Shares in Stagecoach Group surged more than 9% to 55.1p yesterday after it said it was targeting new opportunities overseas.
The Scottish transport giant is looking to diversify its operations after Covid-19 tore a large hole in its latest annual figures.
Pre-tax profits plunged nearly 60% to £40.6 million in the 53 weeks to May 2, from £101.2m the year before, after the coronavirus outbtreak sent passenger numbers plummeting during the final quarter. Revenue for the latest period was almost 25% lower, at around £1.4 billion.
Perth-based Stagecoach said Covid-19 drove down profits, while the lower revenue reflects the end of the Virgin Trains East Coast franchise in June 2018 and East Midlands Trains contract last August.
It “remains difficult to reliably predict” profits for the current trading year amid continuing uncertainty about Covid-19 and UK economic recovery, the firm said, adding action it had taken to protect the business, including refinancing, and government support would help to get it back on track.

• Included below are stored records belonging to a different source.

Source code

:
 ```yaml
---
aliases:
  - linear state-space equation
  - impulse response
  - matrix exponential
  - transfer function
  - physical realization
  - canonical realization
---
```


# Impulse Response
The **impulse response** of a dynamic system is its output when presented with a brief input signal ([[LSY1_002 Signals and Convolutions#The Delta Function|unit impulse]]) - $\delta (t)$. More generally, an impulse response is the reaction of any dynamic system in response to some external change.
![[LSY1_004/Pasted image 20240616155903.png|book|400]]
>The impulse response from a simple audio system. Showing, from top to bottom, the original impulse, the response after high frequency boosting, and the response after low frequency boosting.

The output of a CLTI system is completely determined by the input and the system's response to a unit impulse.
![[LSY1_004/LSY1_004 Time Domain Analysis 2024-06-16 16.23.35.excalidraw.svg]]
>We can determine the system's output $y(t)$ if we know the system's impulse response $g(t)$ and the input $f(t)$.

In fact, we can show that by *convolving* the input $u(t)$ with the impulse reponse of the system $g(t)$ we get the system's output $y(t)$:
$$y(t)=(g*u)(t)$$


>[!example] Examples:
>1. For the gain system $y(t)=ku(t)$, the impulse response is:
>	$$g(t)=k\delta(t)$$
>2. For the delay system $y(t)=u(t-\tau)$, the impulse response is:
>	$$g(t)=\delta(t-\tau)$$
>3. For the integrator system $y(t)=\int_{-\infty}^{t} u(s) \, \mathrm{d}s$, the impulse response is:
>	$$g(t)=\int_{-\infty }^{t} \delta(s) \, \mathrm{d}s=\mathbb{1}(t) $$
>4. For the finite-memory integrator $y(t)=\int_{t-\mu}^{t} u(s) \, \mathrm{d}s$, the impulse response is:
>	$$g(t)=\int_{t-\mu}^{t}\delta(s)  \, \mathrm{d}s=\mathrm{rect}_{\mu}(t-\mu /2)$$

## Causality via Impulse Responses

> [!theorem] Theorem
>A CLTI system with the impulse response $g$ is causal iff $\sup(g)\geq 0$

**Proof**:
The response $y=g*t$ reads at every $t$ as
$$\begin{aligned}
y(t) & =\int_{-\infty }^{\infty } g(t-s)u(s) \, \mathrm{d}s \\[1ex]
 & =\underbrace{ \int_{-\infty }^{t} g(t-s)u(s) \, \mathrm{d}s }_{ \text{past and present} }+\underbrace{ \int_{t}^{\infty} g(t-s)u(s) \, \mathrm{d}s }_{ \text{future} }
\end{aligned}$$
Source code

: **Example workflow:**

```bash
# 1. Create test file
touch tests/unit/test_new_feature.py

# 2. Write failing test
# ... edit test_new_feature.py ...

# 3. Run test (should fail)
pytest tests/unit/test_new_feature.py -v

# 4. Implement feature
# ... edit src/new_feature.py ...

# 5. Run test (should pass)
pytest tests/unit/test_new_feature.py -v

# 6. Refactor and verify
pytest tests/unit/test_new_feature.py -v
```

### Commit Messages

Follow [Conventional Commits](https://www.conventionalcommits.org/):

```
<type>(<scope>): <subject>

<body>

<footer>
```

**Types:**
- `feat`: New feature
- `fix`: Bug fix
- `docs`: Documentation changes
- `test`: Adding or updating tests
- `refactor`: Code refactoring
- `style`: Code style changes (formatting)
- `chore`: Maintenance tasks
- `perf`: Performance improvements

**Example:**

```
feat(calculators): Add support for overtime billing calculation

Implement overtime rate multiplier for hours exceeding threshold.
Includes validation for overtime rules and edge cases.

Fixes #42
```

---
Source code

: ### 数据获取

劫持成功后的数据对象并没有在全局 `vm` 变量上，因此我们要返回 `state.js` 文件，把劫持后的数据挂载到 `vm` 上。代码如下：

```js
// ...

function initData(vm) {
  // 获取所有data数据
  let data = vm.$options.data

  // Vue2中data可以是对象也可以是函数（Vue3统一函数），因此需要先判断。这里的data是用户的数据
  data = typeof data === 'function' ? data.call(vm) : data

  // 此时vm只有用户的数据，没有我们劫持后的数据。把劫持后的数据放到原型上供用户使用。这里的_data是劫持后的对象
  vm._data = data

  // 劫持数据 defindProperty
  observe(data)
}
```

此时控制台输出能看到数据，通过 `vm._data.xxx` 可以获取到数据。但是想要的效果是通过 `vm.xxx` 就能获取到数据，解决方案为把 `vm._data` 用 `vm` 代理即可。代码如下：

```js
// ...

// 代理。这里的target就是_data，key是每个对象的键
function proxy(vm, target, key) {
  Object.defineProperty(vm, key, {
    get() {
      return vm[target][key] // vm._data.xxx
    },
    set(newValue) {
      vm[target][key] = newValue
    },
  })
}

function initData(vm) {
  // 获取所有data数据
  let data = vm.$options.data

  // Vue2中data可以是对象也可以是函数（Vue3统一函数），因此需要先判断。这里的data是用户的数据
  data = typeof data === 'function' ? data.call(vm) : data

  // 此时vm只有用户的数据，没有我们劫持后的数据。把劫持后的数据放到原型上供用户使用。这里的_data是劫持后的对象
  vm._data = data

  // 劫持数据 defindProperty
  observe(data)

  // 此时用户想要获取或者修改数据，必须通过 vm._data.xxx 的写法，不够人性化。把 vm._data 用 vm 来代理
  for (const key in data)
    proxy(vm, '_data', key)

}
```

Chief executive Martin Griffiths added: “We have achieved a creditable set of financial results in what has been one of the most challenging and sobering periods for citizens, communities and economies across the globe in living memory.”
Stagecoach – whose international expansion in the 1990s was jettisoned for a more recent focus on the UK – said it had identified opportunities overseas as part of a strategy to diversify. It named Sweden, the United Arab Emirates and North America as markets it aims to tap into.